** Records follows **
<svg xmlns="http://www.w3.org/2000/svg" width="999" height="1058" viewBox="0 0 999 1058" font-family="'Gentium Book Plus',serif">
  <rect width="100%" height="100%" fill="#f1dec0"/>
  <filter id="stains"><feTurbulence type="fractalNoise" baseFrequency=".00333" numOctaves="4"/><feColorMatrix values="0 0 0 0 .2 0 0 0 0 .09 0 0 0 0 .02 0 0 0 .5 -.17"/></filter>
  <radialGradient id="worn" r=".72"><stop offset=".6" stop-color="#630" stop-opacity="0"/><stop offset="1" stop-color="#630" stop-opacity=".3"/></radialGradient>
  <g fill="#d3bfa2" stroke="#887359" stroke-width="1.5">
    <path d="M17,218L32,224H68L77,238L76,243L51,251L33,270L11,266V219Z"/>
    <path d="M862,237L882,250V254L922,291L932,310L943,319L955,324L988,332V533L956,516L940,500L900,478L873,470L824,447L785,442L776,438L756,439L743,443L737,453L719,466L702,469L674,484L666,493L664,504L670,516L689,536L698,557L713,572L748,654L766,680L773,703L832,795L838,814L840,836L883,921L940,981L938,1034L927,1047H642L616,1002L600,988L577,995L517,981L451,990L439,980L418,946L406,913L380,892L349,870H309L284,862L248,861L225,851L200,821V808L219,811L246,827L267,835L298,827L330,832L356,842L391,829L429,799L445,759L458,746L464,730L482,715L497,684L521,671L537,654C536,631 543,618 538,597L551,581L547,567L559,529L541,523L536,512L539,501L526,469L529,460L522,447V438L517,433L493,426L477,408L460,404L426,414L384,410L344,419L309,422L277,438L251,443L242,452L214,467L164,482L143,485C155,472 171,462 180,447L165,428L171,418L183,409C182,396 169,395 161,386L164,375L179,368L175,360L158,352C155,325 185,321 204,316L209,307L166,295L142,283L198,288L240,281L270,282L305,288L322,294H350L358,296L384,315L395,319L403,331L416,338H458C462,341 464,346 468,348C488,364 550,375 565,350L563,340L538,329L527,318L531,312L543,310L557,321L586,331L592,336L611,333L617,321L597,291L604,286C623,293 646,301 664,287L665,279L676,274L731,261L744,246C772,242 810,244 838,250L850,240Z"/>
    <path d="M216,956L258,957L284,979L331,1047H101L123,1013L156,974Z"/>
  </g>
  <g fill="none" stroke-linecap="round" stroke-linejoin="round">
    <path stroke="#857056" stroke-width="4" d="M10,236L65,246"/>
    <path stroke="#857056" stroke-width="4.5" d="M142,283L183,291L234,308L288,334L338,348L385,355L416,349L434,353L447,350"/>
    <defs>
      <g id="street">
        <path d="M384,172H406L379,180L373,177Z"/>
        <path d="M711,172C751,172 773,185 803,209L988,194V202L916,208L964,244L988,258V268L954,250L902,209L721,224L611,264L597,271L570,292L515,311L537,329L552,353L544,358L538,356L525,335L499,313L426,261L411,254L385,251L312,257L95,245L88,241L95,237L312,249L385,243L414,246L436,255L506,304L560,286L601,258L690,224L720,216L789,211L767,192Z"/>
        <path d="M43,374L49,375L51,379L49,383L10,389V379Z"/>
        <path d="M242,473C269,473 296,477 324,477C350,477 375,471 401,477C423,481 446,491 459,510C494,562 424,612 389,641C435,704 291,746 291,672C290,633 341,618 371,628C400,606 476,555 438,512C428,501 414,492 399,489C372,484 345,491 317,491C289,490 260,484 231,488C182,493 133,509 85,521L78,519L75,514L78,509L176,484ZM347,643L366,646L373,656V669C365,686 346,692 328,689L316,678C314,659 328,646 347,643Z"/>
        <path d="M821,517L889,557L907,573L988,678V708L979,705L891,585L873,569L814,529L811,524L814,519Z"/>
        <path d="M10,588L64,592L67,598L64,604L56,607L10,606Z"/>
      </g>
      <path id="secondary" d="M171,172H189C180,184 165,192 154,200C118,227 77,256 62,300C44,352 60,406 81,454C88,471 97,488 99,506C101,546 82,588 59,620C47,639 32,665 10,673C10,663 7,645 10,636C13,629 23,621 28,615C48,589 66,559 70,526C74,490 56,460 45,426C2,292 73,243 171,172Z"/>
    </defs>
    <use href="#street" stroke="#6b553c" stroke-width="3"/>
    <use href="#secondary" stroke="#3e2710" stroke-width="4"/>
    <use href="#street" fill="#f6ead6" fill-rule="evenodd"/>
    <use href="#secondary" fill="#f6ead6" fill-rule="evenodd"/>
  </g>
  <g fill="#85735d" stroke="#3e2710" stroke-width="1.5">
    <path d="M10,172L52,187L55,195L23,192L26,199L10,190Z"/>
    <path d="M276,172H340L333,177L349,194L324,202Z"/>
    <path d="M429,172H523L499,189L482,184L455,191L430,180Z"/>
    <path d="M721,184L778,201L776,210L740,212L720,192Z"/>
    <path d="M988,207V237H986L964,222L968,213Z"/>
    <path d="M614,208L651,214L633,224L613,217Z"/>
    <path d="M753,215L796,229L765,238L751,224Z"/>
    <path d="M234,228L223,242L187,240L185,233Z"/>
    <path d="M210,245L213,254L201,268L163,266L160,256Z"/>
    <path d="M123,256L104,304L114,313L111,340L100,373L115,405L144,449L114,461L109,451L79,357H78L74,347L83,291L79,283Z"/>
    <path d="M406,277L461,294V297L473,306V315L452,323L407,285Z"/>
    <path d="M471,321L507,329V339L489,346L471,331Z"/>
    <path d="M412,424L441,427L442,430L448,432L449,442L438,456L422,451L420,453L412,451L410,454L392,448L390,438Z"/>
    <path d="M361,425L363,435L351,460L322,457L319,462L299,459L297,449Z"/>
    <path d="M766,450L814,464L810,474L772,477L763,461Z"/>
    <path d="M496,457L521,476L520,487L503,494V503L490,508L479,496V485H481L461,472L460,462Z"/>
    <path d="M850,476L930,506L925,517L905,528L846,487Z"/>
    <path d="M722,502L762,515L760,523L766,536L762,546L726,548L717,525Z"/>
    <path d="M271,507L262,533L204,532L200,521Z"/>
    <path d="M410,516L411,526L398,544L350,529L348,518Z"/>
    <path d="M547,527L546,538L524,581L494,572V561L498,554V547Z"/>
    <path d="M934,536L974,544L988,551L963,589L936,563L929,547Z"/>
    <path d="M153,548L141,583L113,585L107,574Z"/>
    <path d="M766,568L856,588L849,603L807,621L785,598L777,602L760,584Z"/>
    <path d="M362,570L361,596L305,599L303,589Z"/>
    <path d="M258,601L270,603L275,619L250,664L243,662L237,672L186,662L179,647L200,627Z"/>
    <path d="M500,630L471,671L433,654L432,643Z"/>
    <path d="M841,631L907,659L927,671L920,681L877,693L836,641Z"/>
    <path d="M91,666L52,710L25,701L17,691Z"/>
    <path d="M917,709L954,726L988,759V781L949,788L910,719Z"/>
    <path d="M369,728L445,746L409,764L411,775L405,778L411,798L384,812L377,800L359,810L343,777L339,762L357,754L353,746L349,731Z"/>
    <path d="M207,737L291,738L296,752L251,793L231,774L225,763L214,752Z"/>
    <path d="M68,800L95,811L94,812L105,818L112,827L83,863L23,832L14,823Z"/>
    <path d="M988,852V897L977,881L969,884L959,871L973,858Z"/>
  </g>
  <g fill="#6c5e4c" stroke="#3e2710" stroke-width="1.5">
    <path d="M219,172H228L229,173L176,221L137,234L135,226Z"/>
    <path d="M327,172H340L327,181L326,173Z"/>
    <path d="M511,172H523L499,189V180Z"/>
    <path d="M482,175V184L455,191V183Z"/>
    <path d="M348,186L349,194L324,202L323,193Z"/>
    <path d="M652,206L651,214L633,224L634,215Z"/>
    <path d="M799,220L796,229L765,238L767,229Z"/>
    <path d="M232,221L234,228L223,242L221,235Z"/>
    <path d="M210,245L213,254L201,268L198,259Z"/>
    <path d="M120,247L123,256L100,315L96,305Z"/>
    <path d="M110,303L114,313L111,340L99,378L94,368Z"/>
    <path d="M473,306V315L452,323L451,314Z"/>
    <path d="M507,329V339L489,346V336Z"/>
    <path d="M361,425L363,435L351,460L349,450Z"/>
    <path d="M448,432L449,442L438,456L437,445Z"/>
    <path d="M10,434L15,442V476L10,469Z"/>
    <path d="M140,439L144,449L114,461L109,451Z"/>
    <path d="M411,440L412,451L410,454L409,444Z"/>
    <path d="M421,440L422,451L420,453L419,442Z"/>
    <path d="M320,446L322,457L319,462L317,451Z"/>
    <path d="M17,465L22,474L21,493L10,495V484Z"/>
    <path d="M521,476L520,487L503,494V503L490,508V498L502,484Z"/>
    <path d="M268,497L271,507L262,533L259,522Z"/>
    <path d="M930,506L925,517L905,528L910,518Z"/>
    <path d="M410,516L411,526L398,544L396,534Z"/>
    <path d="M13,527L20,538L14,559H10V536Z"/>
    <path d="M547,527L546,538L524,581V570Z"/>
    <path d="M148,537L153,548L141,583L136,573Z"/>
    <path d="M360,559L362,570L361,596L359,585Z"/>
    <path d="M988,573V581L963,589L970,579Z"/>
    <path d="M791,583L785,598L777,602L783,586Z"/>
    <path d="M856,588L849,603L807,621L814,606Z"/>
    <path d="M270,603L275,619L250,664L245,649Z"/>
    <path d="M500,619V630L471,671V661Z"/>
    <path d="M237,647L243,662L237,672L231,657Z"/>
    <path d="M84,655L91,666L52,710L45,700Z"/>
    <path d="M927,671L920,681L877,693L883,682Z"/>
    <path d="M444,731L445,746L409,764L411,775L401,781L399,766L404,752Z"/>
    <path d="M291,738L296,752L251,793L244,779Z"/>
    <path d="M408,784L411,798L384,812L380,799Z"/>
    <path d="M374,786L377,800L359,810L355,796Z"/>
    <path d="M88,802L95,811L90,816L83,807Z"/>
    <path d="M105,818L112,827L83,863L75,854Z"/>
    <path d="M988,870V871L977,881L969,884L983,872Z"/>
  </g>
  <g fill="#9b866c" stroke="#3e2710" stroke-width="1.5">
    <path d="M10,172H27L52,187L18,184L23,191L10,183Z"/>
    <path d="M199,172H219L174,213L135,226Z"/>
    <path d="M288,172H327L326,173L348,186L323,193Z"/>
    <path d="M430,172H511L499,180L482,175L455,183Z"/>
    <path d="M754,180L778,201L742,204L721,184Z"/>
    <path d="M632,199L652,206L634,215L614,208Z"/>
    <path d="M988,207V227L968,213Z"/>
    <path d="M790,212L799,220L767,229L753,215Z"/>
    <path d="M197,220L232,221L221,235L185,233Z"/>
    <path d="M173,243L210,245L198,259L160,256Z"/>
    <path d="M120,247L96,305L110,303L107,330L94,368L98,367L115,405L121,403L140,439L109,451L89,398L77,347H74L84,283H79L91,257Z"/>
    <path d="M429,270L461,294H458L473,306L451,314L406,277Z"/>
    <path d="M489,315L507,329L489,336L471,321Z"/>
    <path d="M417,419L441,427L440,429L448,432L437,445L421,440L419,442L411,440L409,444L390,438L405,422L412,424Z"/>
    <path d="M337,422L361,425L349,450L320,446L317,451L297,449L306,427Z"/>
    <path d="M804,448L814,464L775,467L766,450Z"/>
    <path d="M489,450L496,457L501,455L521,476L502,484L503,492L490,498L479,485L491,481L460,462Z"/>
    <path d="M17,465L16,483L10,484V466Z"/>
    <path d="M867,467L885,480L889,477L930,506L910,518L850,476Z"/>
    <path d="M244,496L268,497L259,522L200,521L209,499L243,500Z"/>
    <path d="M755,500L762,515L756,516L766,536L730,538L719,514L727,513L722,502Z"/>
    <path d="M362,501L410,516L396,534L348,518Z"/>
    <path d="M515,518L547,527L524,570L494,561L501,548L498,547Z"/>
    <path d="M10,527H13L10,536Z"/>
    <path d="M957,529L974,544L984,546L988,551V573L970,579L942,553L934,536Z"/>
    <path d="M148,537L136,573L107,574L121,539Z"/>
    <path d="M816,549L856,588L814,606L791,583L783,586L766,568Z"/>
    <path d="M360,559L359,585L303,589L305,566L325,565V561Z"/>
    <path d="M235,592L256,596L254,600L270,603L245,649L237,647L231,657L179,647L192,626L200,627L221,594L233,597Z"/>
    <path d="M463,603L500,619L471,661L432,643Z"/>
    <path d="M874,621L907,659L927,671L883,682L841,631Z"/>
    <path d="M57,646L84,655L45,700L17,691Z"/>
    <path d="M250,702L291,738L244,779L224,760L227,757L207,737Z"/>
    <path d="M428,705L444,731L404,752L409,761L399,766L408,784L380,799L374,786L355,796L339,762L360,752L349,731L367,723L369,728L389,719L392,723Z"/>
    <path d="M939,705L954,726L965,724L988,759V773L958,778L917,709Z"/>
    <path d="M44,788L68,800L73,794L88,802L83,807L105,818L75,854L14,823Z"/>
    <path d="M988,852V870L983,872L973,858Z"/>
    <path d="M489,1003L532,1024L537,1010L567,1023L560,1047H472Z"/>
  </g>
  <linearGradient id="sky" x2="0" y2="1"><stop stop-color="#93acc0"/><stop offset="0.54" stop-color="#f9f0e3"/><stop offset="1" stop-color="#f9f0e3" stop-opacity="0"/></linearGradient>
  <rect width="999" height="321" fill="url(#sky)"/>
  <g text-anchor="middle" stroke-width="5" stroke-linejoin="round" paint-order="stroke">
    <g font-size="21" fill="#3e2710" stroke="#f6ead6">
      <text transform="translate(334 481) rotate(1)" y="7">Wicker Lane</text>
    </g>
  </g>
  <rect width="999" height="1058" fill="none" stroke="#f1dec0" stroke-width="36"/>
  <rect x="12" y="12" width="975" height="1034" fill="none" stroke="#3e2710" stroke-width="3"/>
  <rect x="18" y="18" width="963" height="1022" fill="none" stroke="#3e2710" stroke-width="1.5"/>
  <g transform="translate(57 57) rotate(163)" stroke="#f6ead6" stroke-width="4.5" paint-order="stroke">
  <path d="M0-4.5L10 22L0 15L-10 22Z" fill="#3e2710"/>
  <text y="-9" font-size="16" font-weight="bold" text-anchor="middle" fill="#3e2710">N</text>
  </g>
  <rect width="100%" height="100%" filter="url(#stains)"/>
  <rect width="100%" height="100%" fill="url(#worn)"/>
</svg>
** End of Records **
• Directions
What lines of the data contain the string "evenodd"? List them.

• Problem solution
    <use href="#street" fill="#f6ead6" fill-rule="evenodd"/>
    <use href="#secondary" fill="#f6ead6" fill-rule="evenodd"/>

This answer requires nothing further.